- _OBJECTIVES_
1. Restate the stretch from "When starting a" through "organize files differently." in the text on Python directory structure, substituting "from nothing" for "from scratch".
2. Pick up the text on Python project directories after its last sentence and keep writing.

- _TEXT EXTRACT_
When starting a small program from scratch, you probably don't need to worry much about organizing files and directories. It is OK to keep program and data files in the same place. But as the project grows you need to organize files differently.
A good directory structure helps you to:
- separate data and code
- separate program and tests
- extract program releases easily
- keep huge files away from small ones
Generally, in a good directory structure there is one obvious place for every file.
Fortunately, there is a de-facto standard for Python projects. The pyscaffold tool creates this structure for you. In this text, you can learn about pyscaffold, the directories in a Python project and a few important files.
The command-line-tool pyscaffold creates the directory structure for a Python project. To install and use pyscaffold, start from your main folder or wherever you keep your projects, and type:
:::bash
sudo pip install pyscaffold
putup myproject
Where myproject
is the name of your Python package. You should see that pyscaffold has created a myproject/
directory with a couple of subdirectories and files:
:::bash
docs/
myproject/
tests/
AUTHORS.rst
MANIFEST.in
requirements.txt
LICENSE.txt
README.rst
setup.py
versioneer.py
Let's have a look what each of these does.

- _DATA SUPPLIED_
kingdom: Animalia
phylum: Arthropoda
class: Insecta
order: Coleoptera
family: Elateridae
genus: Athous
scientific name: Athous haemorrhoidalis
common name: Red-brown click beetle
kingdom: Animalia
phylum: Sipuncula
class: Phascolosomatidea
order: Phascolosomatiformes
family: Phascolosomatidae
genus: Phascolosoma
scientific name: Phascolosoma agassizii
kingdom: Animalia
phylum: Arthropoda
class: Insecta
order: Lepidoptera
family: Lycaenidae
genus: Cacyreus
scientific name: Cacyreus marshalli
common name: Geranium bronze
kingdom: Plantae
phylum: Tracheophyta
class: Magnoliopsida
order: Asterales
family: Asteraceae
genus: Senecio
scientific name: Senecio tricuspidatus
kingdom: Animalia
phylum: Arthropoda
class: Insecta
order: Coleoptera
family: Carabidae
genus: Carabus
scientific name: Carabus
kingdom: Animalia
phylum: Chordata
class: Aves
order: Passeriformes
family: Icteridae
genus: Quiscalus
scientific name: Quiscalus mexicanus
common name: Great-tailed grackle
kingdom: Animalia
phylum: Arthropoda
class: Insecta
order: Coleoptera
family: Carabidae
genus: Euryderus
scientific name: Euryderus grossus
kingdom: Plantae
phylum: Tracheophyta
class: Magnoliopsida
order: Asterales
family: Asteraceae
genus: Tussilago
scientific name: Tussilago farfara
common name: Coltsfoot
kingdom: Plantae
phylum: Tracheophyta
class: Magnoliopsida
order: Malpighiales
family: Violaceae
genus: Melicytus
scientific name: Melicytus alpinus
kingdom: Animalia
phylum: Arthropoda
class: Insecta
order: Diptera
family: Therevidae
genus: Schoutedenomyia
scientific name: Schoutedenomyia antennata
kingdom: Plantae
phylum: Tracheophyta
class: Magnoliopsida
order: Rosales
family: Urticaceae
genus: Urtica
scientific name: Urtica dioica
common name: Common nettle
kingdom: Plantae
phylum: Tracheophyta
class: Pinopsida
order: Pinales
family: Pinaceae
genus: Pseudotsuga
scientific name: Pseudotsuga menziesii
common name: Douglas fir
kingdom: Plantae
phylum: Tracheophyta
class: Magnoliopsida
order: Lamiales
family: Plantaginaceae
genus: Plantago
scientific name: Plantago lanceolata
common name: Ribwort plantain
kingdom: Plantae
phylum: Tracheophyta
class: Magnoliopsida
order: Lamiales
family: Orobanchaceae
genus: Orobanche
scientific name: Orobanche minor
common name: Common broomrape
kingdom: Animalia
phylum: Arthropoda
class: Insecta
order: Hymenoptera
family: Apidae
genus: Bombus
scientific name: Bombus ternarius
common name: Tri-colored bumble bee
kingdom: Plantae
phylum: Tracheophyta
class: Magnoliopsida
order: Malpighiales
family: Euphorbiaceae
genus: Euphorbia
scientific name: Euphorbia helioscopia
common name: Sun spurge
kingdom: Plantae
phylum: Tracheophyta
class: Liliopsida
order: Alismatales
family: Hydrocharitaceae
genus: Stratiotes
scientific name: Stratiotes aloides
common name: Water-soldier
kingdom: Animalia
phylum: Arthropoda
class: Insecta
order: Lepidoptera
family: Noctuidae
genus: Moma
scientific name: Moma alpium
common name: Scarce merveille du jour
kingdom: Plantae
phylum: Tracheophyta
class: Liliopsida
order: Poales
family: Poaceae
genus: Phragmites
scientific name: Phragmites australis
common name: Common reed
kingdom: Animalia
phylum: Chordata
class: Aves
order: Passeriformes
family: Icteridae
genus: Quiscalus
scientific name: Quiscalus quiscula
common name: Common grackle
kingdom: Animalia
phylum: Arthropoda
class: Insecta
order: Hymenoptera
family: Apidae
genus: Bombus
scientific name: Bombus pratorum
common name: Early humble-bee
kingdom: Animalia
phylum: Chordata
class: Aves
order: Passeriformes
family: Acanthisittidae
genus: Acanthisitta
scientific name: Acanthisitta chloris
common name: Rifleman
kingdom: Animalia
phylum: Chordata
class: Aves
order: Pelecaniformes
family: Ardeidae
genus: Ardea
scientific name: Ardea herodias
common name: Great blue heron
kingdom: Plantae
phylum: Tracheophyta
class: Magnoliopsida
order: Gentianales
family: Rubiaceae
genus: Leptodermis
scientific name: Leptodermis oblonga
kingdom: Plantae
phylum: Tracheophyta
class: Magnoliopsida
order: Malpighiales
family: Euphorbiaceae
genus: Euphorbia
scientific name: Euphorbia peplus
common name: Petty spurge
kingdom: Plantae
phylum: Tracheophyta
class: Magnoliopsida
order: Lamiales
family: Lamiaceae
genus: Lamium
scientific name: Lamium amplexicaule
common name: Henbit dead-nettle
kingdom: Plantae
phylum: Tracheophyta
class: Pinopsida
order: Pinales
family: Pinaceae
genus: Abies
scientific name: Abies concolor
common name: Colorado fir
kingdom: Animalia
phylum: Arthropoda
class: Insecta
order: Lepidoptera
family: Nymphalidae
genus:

- _SOLVED TASKS_
1.
When starting a small program from nothing, you probably don't need to worry much about organizing files and directories. It is OK to keep program and data files in the same place. But as the project grows you need to organize files differently.

2.
This is the place to keep documentation. Initial files for use with the document generator Sphinx are already there. So if you have Sphinx installed, you can create and view your documentation with:
:::bash
cd docs
make html
firefox _build/html/index.html
Here your Python files have their home. You can add your own Python modules and packages here. The __init__.py
file marks the directory as a Python package. The file _version.py
helps with assigning versions, you don't have to edit it.
This is where automated tests are stored. Apart from an __init__.py
file, the directory should be empty. Nevertheless you can already run the test suite with
:::bash
python setup.py test
Sometimes, you will also find a bin/
directory for binary files in a Python project. As soon as you start creating releases of your program, the directories build/
and/or dist/
will appear as well.
Of course, you can add your own directories. For instance, it is generally wise to have a separate directory for data, especially if you have a lot of it.
The setup.py
file is the heartpiece of your project. It contains instructions how to build your program, create releases, run tests. You can configure setup.py
to release your program to the Python Package Index or to create an executable with py2exe on Windows.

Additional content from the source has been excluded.